Typhus and Cholera
There were Typhus epidemics (“Irish Fever”) in Glasgow in 1832, 1837, 1847 and 1851-52. Cholera epidemics took hold in 1832, 1848-49, and 1853-54 and a Relapsing Fever epidemic was recorded in 1843.
Causes of Fever Epidemics
Overcrowding into tiny flats without sanitation was trouble waiting to flare up. The River Clyde was not only the source of drinking water, but it was also the bathing area and the sewer. 1848 saw a major cholera epidemic, but that left the clergy untouched this time, though the same cannot be said for the people.
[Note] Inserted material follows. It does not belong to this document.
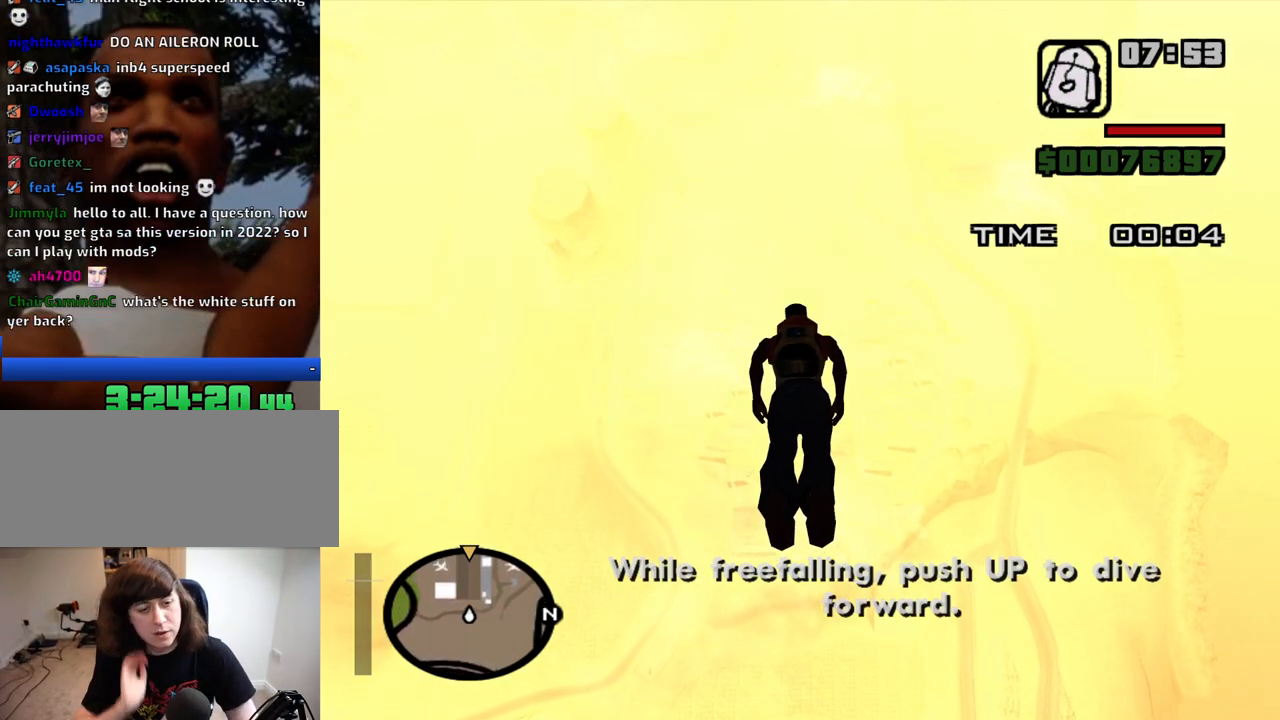
{"keys": ["w"], "mouse": [], "events": []}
The City Fathers were moved to begin the Loch Katrine project to bring fresh drinking water to the city.
Underneath the Sacred Heart Chapel is the crypt of Saint Mary’s. Until Saint Andrew’s Cathedral added a crypt in 1980 which renovated in 1999, Saint Mary’s was the only church in the Archdiocese to have a crypt.
Bishop Scott was first to be buried in the crypt in 1846. In 1847 the crypt was opened no less than four or five times to receive the remains of assistant priests in the parish who had died in the fever epidemic of that year.There are fifteen coffins there.
Typhus was known (somewhat unkindly) as Irish Fever. Several of the priests who died in Saint Mary’s in the 1847 outbreak had come here from Ireland to serve the people of Glasgow.